Affle (India) Limited reported its fiscal first quarter profit at Rs 86.59 crore, recording a growth of 30.8 per cent in comparison to Rs 66.18 crore during the corresponding quarter of previous fiscal year. It posted revenue from operations at Rs 519.50 crore, up 27.8 per cent as against Rs 406.58 crore during the same period of FY24. The company EBITDA stood at Rs 104.7 crore, up 34 per cent on-year. EBITDA margin stood at 20.1 per cent, an increase of 93 basis points on a YoY basis.

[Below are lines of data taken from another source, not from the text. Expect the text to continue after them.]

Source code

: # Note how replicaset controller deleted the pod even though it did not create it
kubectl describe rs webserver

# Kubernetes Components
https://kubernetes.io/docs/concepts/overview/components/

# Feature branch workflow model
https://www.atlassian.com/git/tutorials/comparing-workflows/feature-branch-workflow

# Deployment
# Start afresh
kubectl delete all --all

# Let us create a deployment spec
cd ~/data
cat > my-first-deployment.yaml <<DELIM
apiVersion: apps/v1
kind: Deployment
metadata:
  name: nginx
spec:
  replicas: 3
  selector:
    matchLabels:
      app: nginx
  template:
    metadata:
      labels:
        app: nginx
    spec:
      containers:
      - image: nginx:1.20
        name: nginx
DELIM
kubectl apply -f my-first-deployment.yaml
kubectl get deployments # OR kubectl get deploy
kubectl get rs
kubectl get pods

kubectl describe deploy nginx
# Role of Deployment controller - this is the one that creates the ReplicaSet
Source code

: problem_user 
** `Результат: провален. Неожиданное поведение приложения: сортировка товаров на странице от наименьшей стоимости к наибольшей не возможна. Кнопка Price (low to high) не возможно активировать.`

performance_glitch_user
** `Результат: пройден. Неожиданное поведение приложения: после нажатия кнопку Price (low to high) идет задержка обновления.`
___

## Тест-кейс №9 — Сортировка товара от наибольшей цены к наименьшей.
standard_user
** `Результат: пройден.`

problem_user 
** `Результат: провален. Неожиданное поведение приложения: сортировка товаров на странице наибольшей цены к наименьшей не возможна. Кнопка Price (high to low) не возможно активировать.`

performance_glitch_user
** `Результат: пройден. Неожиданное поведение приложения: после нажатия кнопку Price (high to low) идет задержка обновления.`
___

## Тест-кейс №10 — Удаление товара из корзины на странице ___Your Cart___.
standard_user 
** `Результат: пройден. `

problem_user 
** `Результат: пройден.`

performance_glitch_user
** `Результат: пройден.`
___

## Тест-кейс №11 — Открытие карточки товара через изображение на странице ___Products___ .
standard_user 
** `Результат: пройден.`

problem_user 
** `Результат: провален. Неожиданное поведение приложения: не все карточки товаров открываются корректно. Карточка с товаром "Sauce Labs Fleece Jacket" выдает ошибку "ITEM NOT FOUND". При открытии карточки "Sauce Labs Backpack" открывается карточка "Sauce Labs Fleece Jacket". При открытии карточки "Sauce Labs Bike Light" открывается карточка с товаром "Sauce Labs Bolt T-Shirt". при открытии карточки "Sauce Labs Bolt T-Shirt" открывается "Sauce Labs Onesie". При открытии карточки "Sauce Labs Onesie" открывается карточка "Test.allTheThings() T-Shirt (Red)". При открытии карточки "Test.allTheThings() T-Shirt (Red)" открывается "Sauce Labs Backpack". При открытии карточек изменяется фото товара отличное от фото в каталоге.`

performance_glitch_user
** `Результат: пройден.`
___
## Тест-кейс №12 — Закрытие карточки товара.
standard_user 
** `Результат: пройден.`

This growth, the company said, was broad-based coming across India and International markets.

Affle boasts a global reach across all key regions including Asia, North America, South America, Europe and Africa, encompassing both developed and emerging markets.While 73.2 per cent of the company revenue during Q1 came in from India and emerging markets, 26.8 per cent came in from developed markets.

The cost per converted user (CPCU) business noted strong momentum delivering 9.1 crore converted users in Q1FY2025, and the CPCU revenue stood at Rs 517.7 crore, up 37.0 per cent on-year. “The top industry verticals for the company continued to show favourable momentum, helping it register a robust growth anchored on the CPCU business model and disciplined focus on higher profitability with operating margin expansion on a YoY basis,” Affle (India) said. 

Anuj Khanna Sohum, MD and CEO, Affle, said, “We continue to exceed our performance targets, with Q1FY2025 marking yet another quarter of significant growth having achieved our highest quarterly revenue run-rate, highest EBITDA and consumer conversions till date. Mirroring the previous quarter growth trends, this period also witnessed persistent increase in digital advertising spends powered by our unique ROI-linked CPCU business model, coming across our markets and key industry verticals. This performance was a result of our strategic efforts to consolidate all our business and platform operations into a unified, fully-integrated unit, further augmenting our consumer-centric platform offerings.” 

He further added that the company is optimistic of the industry trends and is well-positioned to maintain strong growth momentum, continuing to deliver value and achieve exceptional results.